Investigators in the P-RAD research program are evaluating preoperative RT, in addition to neoadjuvant chemo-immunotherapy, in node-positive HR+/HER2- and triple-negative breast cancer. Gupta reported findings from the HR+/HER2- cohort.
All patients received pembrolizumab alone or with concurrent RT targeting the tumor (9 Gy or 24 Gy in three fractions), followed by neoadjuvant chemotherapy and surgery. The primary endpoint was breast tumor TCI at the 2-week biopsy. The co-primary endpoint was the rate of ypN0, with statistical power to detect an increase in the upper quartile of TCI versus pembrolizumab alone. Secondary endpoints were composite pCR and RCB 0/1 rate and evaluation of PD-L1 expression. With 51 randomized patients, the trial lacked statistical power to compare outcomes for secondary endpoints.

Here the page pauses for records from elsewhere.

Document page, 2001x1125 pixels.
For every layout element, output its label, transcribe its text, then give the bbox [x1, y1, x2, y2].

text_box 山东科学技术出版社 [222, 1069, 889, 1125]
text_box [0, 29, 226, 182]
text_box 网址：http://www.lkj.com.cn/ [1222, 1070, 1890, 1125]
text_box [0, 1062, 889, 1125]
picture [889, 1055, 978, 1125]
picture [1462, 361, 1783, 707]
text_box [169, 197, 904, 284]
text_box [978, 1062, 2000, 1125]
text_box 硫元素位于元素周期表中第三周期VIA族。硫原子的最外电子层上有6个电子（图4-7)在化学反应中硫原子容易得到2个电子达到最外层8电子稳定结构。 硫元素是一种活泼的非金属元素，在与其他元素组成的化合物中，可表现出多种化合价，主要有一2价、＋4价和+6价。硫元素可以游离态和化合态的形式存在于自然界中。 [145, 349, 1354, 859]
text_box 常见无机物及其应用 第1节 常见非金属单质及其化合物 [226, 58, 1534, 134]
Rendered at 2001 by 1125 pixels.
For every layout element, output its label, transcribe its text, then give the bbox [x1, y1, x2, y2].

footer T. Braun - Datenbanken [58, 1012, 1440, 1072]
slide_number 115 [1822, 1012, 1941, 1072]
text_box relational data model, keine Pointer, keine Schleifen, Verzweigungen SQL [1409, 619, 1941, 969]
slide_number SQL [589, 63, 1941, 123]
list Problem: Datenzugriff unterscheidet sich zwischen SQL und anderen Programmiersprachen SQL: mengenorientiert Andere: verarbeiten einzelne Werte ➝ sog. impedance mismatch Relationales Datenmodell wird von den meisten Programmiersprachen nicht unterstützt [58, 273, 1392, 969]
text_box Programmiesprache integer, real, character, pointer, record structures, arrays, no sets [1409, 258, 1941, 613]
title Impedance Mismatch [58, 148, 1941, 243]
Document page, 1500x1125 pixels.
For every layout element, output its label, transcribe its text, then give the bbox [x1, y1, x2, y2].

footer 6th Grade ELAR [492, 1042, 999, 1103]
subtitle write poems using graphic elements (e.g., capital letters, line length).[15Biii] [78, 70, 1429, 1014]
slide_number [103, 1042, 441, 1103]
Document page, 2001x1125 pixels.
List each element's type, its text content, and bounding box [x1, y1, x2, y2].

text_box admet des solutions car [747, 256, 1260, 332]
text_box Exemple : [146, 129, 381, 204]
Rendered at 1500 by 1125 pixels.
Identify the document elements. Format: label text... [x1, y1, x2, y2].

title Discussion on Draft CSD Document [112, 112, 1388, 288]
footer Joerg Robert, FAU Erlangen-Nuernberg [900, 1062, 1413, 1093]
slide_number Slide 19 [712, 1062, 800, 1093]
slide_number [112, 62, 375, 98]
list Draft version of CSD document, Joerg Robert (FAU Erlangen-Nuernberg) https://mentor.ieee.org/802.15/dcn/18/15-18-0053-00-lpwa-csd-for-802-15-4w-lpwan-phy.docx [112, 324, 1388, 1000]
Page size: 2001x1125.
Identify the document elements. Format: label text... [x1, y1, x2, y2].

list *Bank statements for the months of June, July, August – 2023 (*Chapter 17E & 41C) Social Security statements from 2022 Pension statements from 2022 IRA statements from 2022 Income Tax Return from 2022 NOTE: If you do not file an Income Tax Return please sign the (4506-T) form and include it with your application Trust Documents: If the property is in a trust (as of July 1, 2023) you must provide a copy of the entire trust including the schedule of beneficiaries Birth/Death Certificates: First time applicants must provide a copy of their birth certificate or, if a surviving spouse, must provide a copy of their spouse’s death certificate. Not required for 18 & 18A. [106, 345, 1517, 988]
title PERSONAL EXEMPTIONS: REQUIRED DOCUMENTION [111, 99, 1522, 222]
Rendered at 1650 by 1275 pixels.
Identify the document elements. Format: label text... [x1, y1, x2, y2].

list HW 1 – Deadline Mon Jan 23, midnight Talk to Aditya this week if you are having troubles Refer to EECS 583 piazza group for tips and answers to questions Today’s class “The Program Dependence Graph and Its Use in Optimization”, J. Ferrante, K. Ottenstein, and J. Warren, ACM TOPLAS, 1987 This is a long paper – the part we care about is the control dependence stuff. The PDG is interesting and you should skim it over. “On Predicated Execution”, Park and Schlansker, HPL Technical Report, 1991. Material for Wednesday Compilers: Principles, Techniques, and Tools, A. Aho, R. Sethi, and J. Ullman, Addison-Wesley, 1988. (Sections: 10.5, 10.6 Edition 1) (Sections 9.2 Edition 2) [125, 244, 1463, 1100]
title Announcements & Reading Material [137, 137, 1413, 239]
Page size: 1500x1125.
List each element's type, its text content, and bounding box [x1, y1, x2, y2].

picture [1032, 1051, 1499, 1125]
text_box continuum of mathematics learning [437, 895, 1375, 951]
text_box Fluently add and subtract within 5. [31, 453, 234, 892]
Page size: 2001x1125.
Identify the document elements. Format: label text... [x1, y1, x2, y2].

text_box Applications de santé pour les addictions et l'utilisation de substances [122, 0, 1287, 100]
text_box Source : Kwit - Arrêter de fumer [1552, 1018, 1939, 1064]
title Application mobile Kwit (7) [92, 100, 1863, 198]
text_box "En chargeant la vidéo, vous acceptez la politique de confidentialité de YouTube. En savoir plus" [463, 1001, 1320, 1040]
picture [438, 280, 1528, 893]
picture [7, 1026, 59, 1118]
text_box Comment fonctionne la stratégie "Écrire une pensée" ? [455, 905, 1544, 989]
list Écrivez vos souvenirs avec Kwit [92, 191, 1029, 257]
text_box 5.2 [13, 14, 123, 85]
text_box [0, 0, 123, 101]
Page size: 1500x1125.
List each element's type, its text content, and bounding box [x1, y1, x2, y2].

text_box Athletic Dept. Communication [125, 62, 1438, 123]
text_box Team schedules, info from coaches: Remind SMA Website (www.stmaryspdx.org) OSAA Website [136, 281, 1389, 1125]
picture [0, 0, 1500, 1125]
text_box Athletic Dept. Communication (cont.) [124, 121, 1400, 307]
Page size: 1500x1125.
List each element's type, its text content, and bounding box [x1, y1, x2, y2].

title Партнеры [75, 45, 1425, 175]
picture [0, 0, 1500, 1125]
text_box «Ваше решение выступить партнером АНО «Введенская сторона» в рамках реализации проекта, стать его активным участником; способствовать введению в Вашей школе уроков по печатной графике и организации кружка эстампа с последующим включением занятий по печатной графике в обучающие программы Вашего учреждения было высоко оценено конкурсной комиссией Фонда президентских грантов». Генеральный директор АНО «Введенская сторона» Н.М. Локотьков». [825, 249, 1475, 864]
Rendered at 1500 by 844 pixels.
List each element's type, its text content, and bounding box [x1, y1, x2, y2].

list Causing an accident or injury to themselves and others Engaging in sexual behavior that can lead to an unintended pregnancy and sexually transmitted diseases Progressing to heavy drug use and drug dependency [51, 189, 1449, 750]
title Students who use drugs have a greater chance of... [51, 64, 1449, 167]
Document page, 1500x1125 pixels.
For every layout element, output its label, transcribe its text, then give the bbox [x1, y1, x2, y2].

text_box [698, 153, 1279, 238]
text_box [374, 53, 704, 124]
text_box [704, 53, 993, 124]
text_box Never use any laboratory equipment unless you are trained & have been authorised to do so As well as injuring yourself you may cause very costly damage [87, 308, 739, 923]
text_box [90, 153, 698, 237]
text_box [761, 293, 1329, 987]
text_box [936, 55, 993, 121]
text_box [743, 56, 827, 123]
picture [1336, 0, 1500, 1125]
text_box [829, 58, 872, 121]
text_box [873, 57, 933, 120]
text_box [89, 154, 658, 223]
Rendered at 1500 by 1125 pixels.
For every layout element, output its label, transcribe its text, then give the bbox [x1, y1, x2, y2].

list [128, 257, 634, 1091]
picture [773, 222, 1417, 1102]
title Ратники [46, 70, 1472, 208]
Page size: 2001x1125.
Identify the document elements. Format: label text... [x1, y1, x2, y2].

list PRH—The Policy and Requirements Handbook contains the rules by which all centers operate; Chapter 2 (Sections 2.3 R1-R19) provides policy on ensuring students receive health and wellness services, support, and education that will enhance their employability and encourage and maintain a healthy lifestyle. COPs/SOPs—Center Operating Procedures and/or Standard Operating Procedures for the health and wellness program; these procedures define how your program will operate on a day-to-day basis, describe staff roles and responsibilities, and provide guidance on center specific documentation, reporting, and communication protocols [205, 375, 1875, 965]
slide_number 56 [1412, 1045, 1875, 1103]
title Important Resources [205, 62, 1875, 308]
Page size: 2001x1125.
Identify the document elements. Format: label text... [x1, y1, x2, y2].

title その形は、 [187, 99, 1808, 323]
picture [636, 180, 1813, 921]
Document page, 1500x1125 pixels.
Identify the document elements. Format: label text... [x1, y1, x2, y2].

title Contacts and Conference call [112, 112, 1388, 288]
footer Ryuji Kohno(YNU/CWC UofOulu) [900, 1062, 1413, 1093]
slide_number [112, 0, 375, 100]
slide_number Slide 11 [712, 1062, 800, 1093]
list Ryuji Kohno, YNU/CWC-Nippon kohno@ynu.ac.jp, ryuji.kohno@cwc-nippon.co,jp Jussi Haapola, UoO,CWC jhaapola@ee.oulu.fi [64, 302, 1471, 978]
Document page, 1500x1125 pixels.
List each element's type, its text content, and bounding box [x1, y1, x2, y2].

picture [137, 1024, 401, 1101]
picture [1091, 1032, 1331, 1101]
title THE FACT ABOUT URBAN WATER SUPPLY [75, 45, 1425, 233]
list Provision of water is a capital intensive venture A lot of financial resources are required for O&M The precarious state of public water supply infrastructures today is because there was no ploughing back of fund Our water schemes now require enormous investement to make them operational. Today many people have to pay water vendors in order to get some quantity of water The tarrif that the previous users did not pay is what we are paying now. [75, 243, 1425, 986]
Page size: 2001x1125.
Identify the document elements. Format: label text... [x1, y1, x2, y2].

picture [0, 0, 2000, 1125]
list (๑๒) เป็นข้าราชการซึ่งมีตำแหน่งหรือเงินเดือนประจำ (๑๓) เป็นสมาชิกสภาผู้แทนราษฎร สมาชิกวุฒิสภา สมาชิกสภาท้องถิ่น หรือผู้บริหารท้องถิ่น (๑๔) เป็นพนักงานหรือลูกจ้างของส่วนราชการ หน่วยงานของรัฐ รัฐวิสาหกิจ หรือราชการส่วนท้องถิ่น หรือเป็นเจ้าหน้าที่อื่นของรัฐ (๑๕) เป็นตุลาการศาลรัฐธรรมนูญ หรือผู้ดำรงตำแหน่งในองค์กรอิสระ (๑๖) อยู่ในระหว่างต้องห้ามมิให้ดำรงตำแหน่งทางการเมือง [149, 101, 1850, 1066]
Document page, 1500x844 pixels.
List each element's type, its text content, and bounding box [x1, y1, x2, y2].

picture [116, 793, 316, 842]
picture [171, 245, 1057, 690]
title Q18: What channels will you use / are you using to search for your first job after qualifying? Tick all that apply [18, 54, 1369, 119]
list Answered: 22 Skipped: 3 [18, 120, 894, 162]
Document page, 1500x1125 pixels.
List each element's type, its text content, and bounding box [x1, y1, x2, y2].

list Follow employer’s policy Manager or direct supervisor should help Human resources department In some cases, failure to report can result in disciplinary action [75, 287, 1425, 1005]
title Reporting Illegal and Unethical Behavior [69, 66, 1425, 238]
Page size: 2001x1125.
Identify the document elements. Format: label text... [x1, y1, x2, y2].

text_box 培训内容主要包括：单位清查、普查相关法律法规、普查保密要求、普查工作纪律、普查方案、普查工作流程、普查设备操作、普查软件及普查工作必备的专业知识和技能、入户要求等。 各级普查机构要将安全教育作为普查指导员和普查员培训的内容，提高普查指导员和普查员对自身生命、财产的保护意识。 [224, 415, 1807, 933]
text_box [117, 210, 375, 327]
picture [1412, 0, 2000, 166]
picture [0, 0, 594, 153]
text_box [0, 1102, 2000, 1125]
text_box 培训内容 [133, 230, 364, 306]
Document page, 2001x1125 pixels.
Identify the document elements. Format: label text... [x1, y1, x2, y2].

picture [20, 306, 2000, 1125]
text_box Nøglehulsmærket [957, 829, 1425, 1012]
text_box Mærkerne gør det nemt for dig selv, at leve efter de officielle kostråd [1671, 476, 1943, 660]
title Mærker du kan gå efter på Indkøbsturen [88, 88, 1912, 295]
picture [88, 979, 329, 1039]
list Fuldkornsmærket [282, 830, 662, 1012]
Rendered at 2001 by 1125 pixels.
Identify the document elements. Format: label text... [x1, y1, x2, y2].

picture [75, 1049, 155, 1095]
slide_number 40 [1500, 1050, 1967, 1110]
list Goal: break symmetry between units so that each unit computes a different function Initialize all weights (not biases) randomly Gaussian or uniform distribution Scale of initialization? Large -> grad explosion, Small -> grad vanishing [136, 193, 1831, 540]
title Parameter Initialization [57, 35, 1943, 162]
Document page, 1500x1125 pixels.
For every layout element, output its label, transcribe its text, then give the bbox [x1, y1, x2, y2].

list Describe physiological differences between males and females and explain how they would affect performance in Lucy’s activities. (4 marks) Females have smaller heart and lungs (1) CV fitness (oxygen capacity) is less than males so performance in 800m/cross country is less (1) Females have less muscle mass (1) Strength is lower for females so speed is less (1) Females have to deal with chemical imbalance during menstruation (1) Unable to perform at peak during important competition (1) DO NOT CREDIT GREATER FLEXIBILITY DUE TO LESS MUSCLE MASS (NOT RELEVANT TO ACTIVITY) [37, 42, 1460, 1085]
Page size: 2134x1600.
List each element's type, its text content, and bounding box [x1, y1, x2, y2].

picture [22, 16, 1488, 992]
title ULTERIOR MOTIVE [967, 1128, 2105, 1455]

The patients had a median age of 51. Most patients had T2 (37%) or T3 (47%) disease, N1 (51%) or N2 (25%) nodal status, grade 3 (63%) tumors. ER positivity was 90% and progesterone 69%.
The cohort randomized to the higher dose of RT met the primary endpoint, whereas TCI levels did not increase significantly from baseline in the lower RT and pembrolizumab-only cohorts. Patients whose TCI levels met “response” criteria also had significantly higher PD-L1 expression versus the other two cohorts.
Rates of the co-primary endpoint and secondary endpoints for pembrolizumab alone, 9-Gy RT, and 24-Gy RT, respectively, were:
- ypN0: 23.5%, 29.4%, 33.3%
- pCR: 5.9%, 29.4%, 20.0%
- RCB 0/1: 17.7%, 29.4%, 33.3%
Predictors of pCR in the RT plus pembrolizumab groups were non-luminal A (46.7% vs 6.25%, P=0.016), fourth quartile PD-L1 expression at 2 weeks (50% vs 0%, P=0.0024), and non-luminal A plus fourth quartile PD-L1 expression (70% vs 4.8%, P=0.0003).